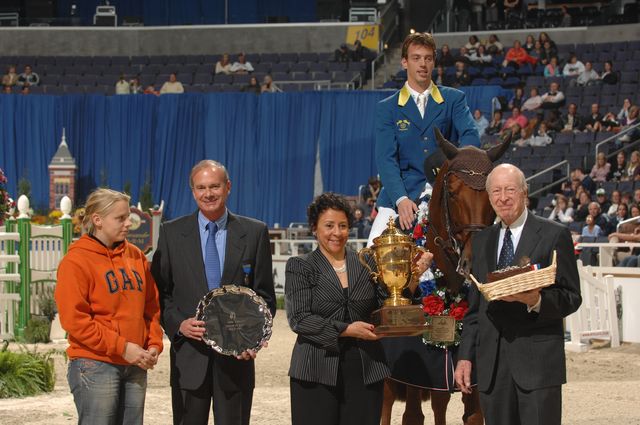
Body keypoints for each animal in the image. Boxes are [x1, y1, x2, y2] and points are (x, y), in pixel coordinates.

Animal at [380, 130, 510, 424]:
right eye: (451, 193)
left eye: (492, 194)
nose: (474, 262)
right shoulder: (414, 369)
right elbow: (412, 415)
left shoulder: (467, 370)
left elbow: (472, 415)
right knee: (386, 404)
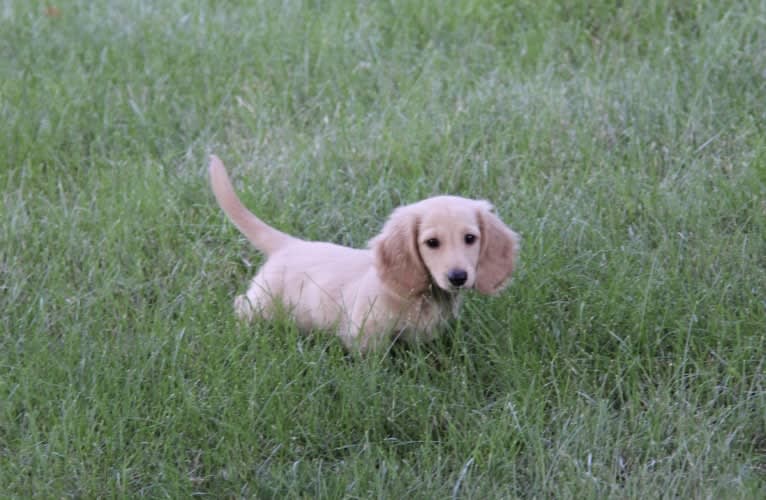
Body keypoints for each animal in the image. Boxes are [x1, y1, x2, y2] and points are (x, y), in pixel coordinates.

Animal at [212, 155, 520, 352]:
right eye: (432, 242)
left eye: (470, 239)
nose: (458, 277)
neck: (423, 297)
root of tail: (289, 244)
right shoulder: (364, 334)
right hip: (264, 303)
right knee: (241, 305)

◆ ◆ ◆ ◆ ◆ ◆ ◆

» **Work request**
What lines in the material mention "right"? Copy every one of them.

» **Answer to this problem**
right eye: (451, 193)
right shoulder: (414, 369)
right elbow: (412, 415)
right knee: (386, 404)
right eye: (432, 242)
right shoulder: (364, 334)
right hip: (264, 303)
right knee: (241, 305)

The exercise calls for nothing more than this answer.